| EXERCISE |
Please output the listing exactly as it stands, but omit any images.

| DATASET CONTENT |
**********

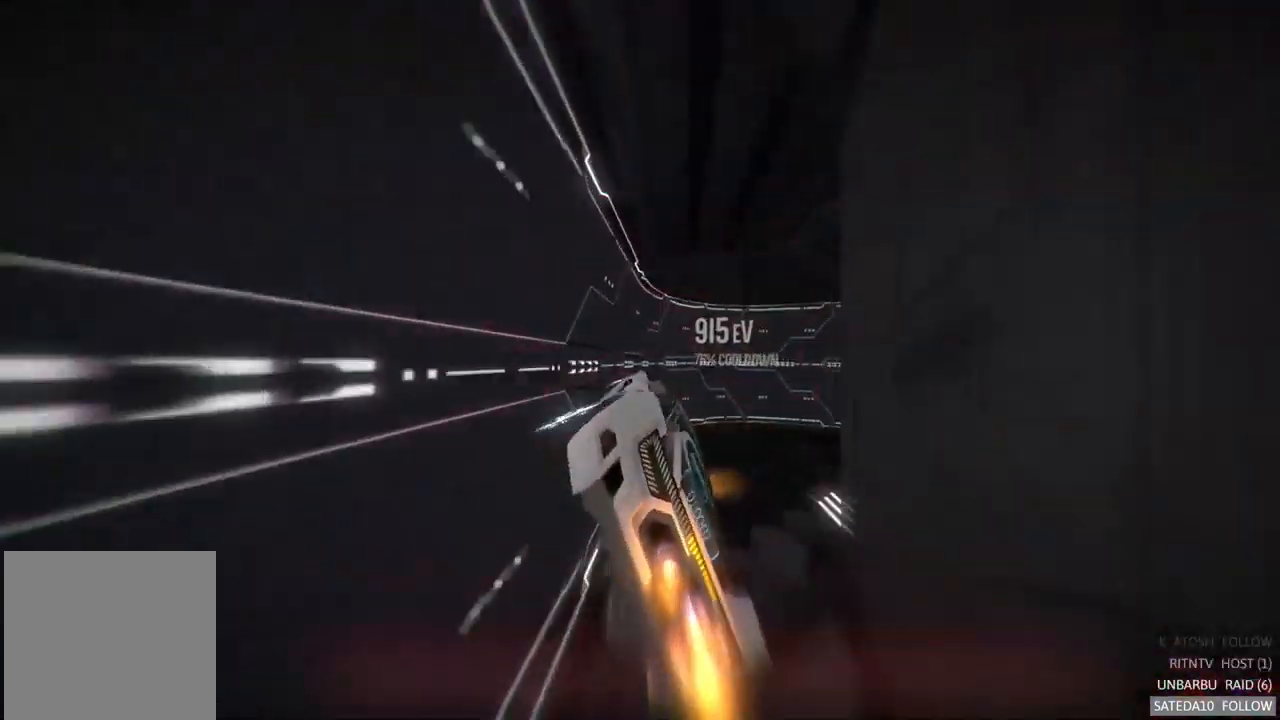
{"buttons": [], "left_stick": "center", "right_stick": "center", "events": [[183, "left_stick", "center"], [266, "X", "up"]]}
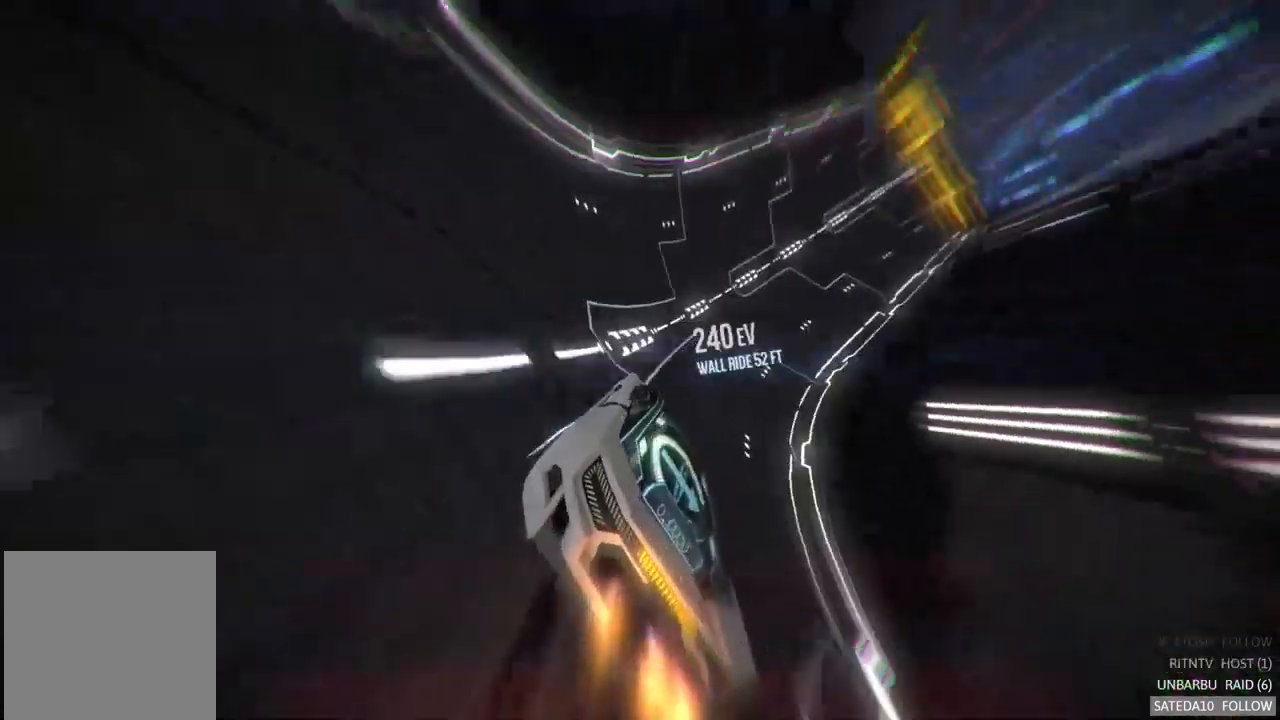
{"buttons": [], "left_stick": "left", "right_stick": "center", "events": [[17, "left_stick", "right"], [150, "left_stick", "center"], [433, "left_stick", "left"]]}
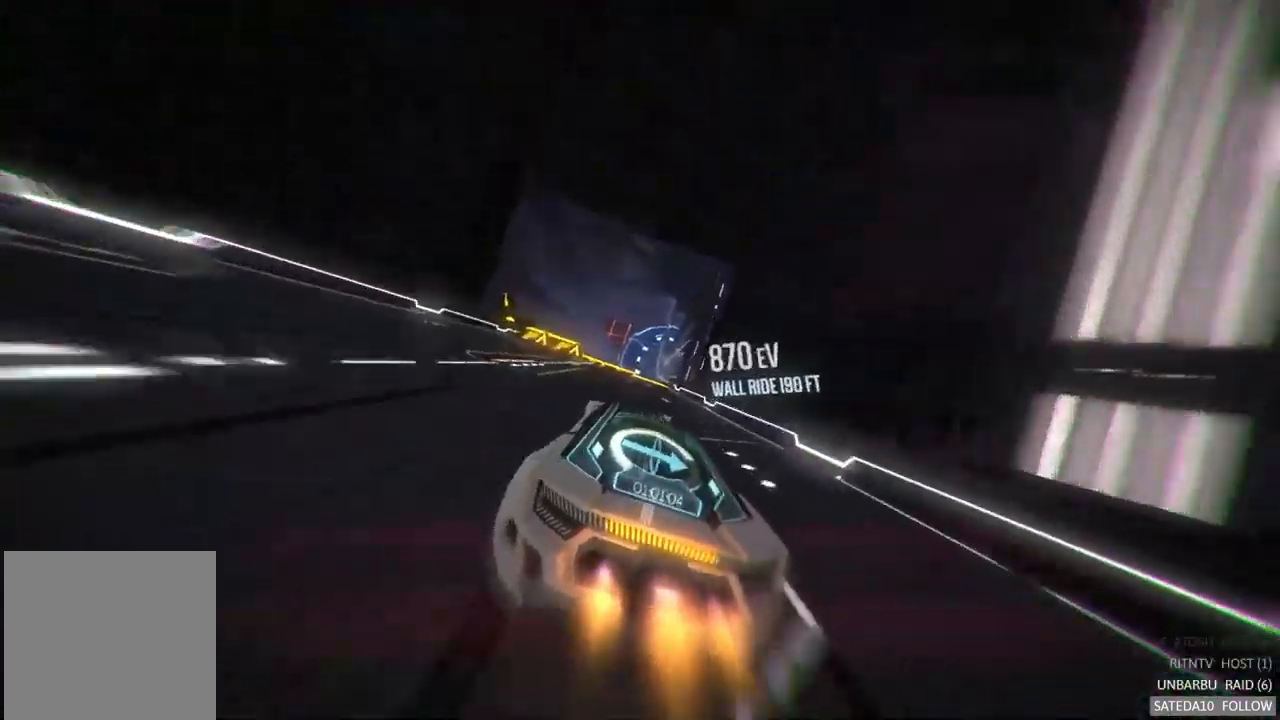
{"buttons": ["X"], "left_stick": "center", "right_stick": "center", "events": [[117, "left_stick", "center"], [233, "left_stick", "right"], [383, "X", "down"], [383, "left_stick", "center"]]}
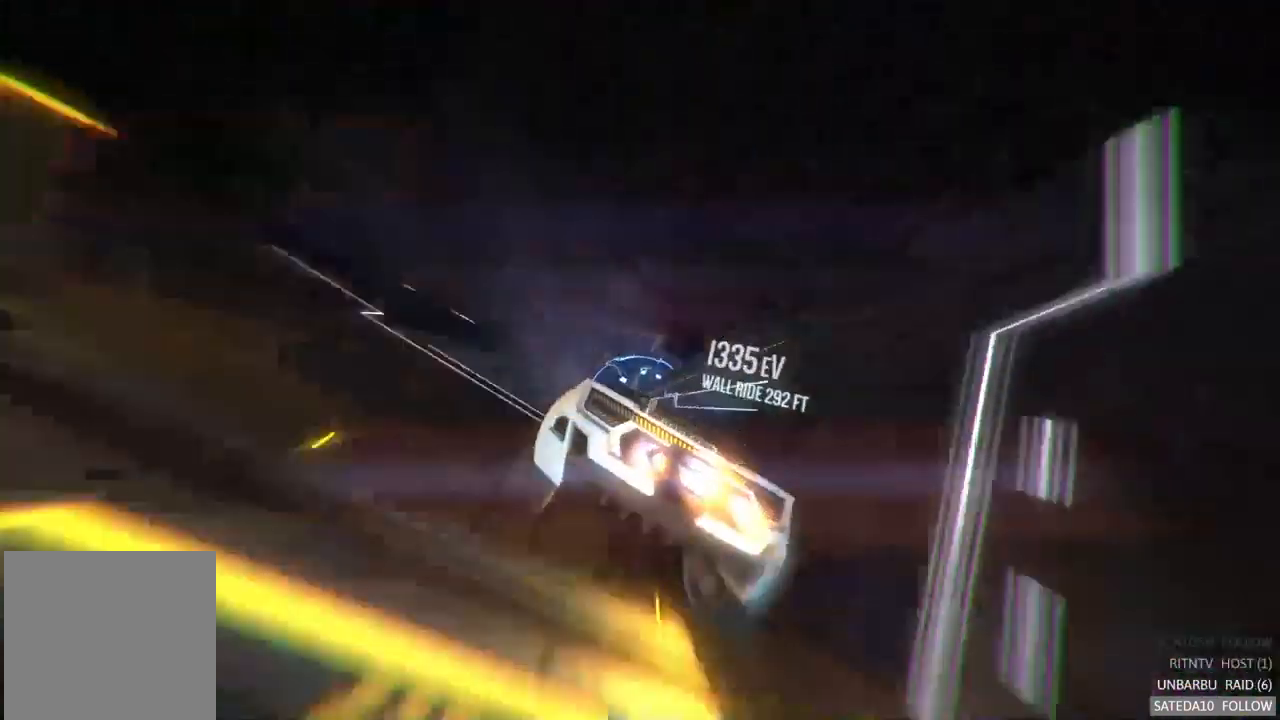
{"buttons": [], "left_stick": "left", "right_stick": "center", "events": [[67, "X", "up"], [233, "left_stick", "left"]]}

**********

| EXERCISE OUTPUT |
{"buttons": [], "left_stick": "center", "right_stick": "center", "events": [[183, "left_stick", "center"], [266, "X", "up"]]}
{"buttons": [], "left_stick": "left", "right_stick": "center", "events": [[17, "left_stick", "right"], [150, "left_stick", "center"], [433, "left_stick", "left"]]}
{"buttons": ["X"], "left_stick": "center", "right_stick": "center", "events": [[117, "left_stick", "center"], [233, "left_stick", "right"], [383, "X", "down"], [383, "left_stick", "center"]]}
{"buttons": [], "left_stick": "left", "right_stick": "center", "events": [[67, "X", "up"], [233, "left_stick", "left"]]}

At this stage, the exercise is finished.